■ WHAT IS ASKED
1. Quote the stretch of the post on ASTM E2238 inclusion estimates from "Standard error with" through "in this standard).".
2. For each statement, say yes or no to whether the post on ASTM E2238 inclusion estimates agrees with it, and quote the deciding words: (a) the prediction rests on 24 polished microsections; (b) the location and scale parameters are found by the method of moments; (c) the poster uploaded the complete standard.

■ TEXT SHOWN
** BEGIN **

Standard error with maximum likelihood estimation ASTM E2238 describes the prediction of the largest inclusion in a polished steel surface of 150,000 mm² based on a Gumbel distribution of the largest inclusions measured in each of 24 polished microsections (150 mm² each). The location and scale parameters $\lambda$ and $\delta$ of the distribution are determined using the maximum likelihood method. Then, section 6.9.5 of the standard states:

The standard error, SE, for any inclusion of length $x$ based upon the
ML method is
$SE(x)=\delta_{ML}\cdot \sqrt{(1.109 + 0.514\cdot y+0.608\cdot y^{2})/n}$

where $y = (x-\lambda )/ \delta$ and $n$ is the number of measurements (24 in this standard).
(I can't upload the complete ASTM standard for copyright reasons, but there are a number of openly accessible sources that use this method, e.g. here, p. 22 here or eq. (6) here. They all use, without further comment, this formula).
My question is, where do these coefficients $1.109$, $0.514$ and $0.608$ come from?

** END **

■ DATA
** BEGIN **

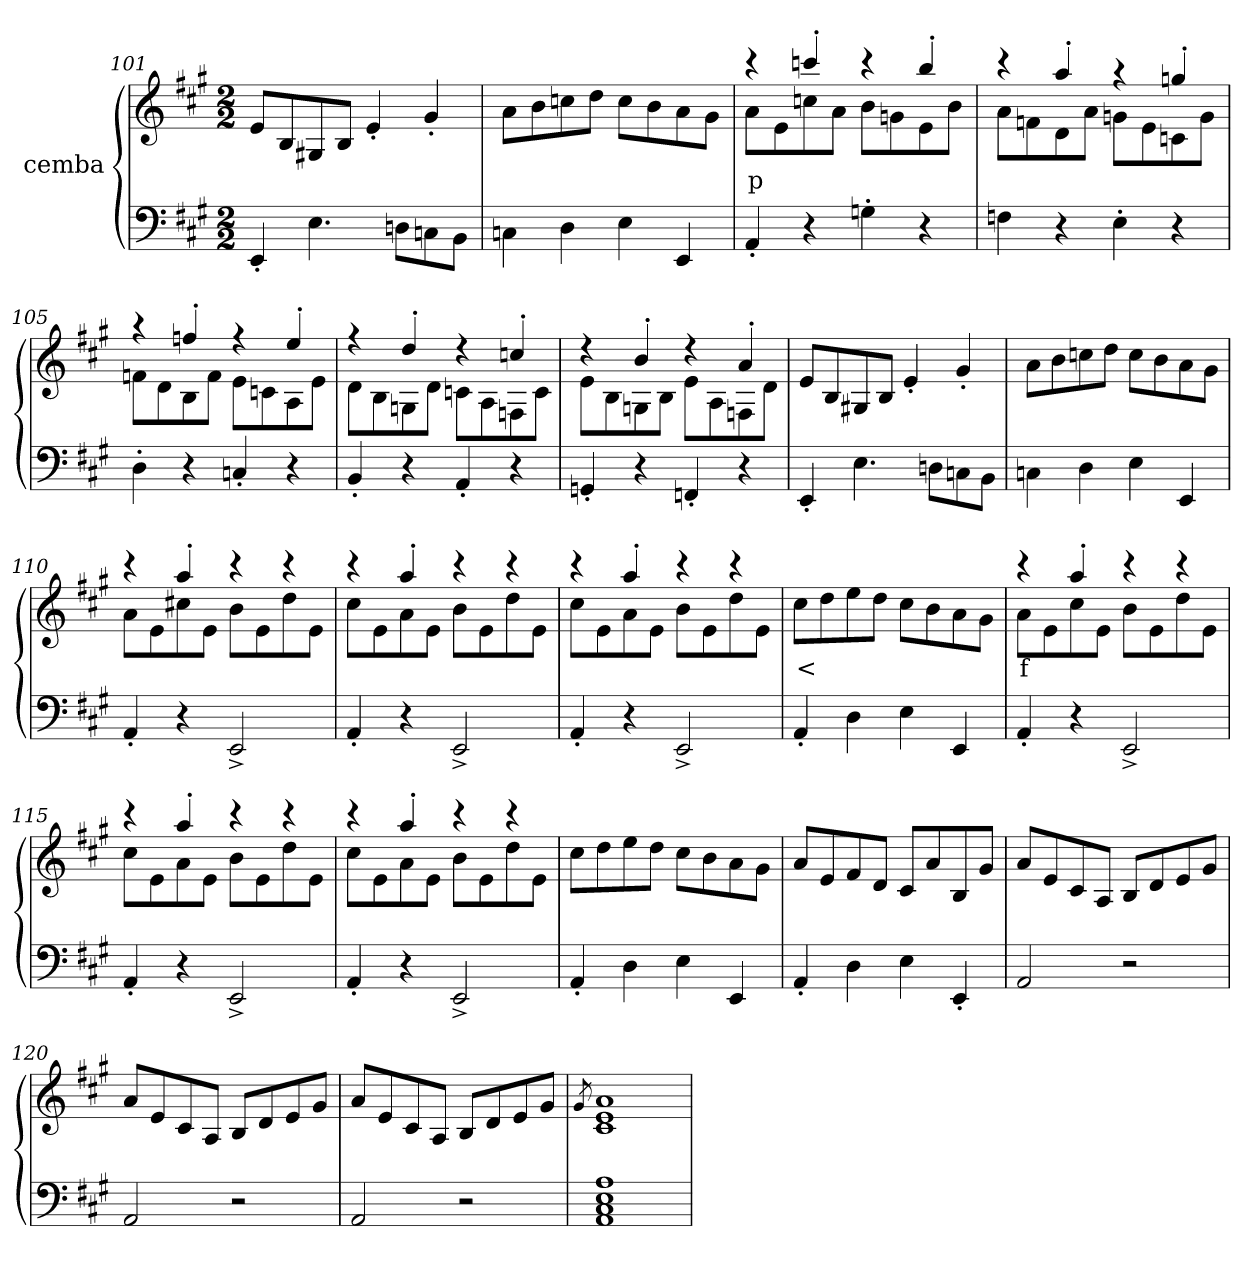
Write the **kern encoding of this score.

**kern	**kern	**text
*part2	*part1	*part1
*staff2	*staff1	*staff1
*I"cemba	*I"cemba	*
*clefF4	*clefG2	*
*k[f#c#g#]	*k[f#c#g#]	*
*A:	*A:	*
*M2/2	*M2/2	*
=101	=101	=101
4EE'>/	8e/L	.
.	8B/	.
4.E\	8G#X/	.
.	8B/J	.
.	4e'>/	.
8Dn\L	.	.
8Cn\	4g#'>/	.
8BB\J	.	.
=102	=102	=102
4Cn\	8a\L	.
.	8b\	.
4D\	8ccn\	.
.	8dd\J	.
4E\	8cc\L	.
.	8b\	.
4EE/	8a\	.
.	8g#\J	.
=103	=103	=103
*	*^	*
4AA'>/	4r	8a\L	p
.	.	8e\	.
4r	4cccn'>/	8ccn\	.
.	.	8a\J	.
4Gn'>\	4r	8b\L	.
.	.	8gn\	.
4r	4bb'>/	8e\	.
.	.	8b\J	.
=104	=104	=104	=104
4Fn\	4r	8a\L	.
.	.	8fn\	.
4r	4aa'>/	8d\	.
.	.	8a\J	.
4E'>\	4r	8gn\L	.
.	.	8e\	.
4r	4ggn'>/	8cn\	.
.	.	8g\J	.
=105	=105	=105	=105
4D'>\	4r	8fn\L	.
.	.	8d\	.
4r	4ffn'>/	8B\	.
.	.	8f\J	.
4Cn'>/	4r	8e\L	.
.	.	8cn\	.
4r	4ee'>/	8A\	.
.	.	8e\J	.
=106	=106	=106	=106
4BB'>/	4r	8d\L	.
.	.	8B\	.
4r	4dd'>/	8Gn\	.
.	.	8d\J	.
4AA'>/	4r	8cn\L	.
.	.	8A\	.
4r	4ccn'>/	8Fn\	.
.	.	8c\J	.
=107	=107	=107	=107
4GGn'>/	4r	8e\L	.
.	.	8B\	.
4r	4b'>/	8Gn\	.
.	.	8B\J	.
4FFn'>/	4r	8e\L	.
.	.	8A\	.
4r	4a'>/	8Fn\	.
.	.	8d\J	.
*	*v	*v	*
=108	=108	=108
4EE'>/	8e/L	.
.	8B/	.
4.E\	8G#X/	.
.	8B/J	.
.	4e'>/	.
8Dn\L	.	.
8Cn\	4g#'>/	.
8BB\J	.	.
=109	=109	=109
4Cn\	8a\L	.
.	8b\	.
4D\	8ccn\	.
.	8dd\J	.
4E\	8cc\L	.
.	8b\	.
4EE/	8a\	.
.	8g#\J	.
=110	=110	=110
*	*^	*
4AA'>/	4r	8a\L	.
.	.	8e\	.
4r	4aa'>/	8cc#X\	.
.	.	8e\J	.
2EE^>/	4r	8b\L	.
.	.	8e\	.
.	4r	8dd\	.
.	.	8e\J	.
=111	=111	=111	=111
4AA'>/	4r	8cc#\L	.
.	.	8e\	.
4r	4aa'>/	8a\	.
.	.	8e\J	.
2EE^>/	4r	8b\L	.
.	.	8e\	.
.	4r	8dd\	.
.	.	8e\J	.
=112	=112	=112	=112
4AA'>/	4r	8cc#\L	.
.	.	8e\	.
4r	4aa'>/	8a\	.
.	.	8e\J	.
2EE^>/	4r	8b\L	.
.	.	8e\	.
.	4r	8dd\	.
.	.	8e\J	.
*	*v	*v	*
=113	=113	=113
4AA'>/	8cc#\L	<
.	8dd\	.
4D\	8ee\	.
.	8dd\J	.
4E\	8cc#\L	.
.	8b\	.
4EE/	8a\	.
.	8g#\J	.
=114	=114	=114
*	*^	*
4AA'>/	4r	8a\L	f
.	.	8e\	.
4r	4aa'>/	8cc#\	.
.	.	8e\J	.
2EE^>/	4r	8b\L	.
.	.	8e\	.
.	4r	8dd\	.
.	.	8e\J	.
=115	=115	=115	=115
4AA'>/	4r	8cc#\L	.
.	.	8e\	.
4r	4aa'>/	8a\	.
.	.	8e\J	.
2EE^>/	4r	8b\L	.
.	.	8e\	.
.	4r	8dd\	.
.	.	8e\J	.
=116	=116	=116	=116
4AA'>/	4r	8cc#\L	.
.	.	8e\	.
4r	4aa'>/	8a\	.
.	.	8e\J	.
2EE^>/	4r	8b\L	.
.	.	8e\	.
.	4r	8dd\	.
.	.	8e\J	.
*	*v	*v	*
=117	=117	=117
4AA'>/	8cc#\L	.
.	8dd\	.
4D\	8ee\	.
.	8dd\J	.
4E\	8cc#\L	.
.	8b\	.
4EE/	8a\	.
.	8g#\J	.
=118	=118	=118
4AA'>/	8a/L	.
.	8e/	.
4D\	8f#/	.
.	8d/J	.
4E\	8c#/L	.
.	8a/	.
4EE'>/	8B/	.
.	8g#/J	.
=119	=119	=119
2AA/	8a/L	.
.	8e/	.
.	8c#/	.
.	8A/J	.
2r	8B/L	.
.	8d/	.
.	8e/	.
.	8g#/J	.
=120	=120	=120
2AA/	8a/L	.
.	8e/	.
.	8c#/	.
.	8A/J	.
2r	8B/L	.
.	8d/	.
.	8e/	.
.	8g#/J	.
=121	=121	=121
2AA/	8a/L	.
.	8e/	.
.	8c#/	.
.	8A/J	.
2r	8B/L	.
.	8d/	.
.	8e/	.
.	8g#/J	.
=122	=122	=122
.	8qg#/	.
1AA 1C# 1E 1A	1c# 1e 1a	.
=	=	=
*-	*-	*-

** END **

■ EXERCISE RESULTS
1.
Standard error with maximum likelihood estimation ASTM E2238 describes the prediction of the largest inclusion in a polished steel surface of 150,000 mm² based on a Gumbel distribution of the largest inclusions measured in each of 24 polished microsections (150 mm² each). The location and scale parameters $\lambda$ and $\delta$ of the distribution are determined using the maximum likelihood method. Then, section 6.9.5 of the standard states:

The standard error, SE, for any inclusion of length $x$ based upon the
ML method is
$SE(x)=\delta_{ML}\cdot \sqrt{(1.109 + 0.514\cdot y+0.608\cdot y^{2})/n}$

where $y = (x-\lambda )/ \delta$ and $n$ is the number of measurements (24 in this standard).

2.
(a) Yes: "measured in each of 24 polished microsections (150 mm² each)"
(b) No: "are determined using the maximum likelihood method"
(c) No: "I can't upload the complete ASTM standard for copyright reasons"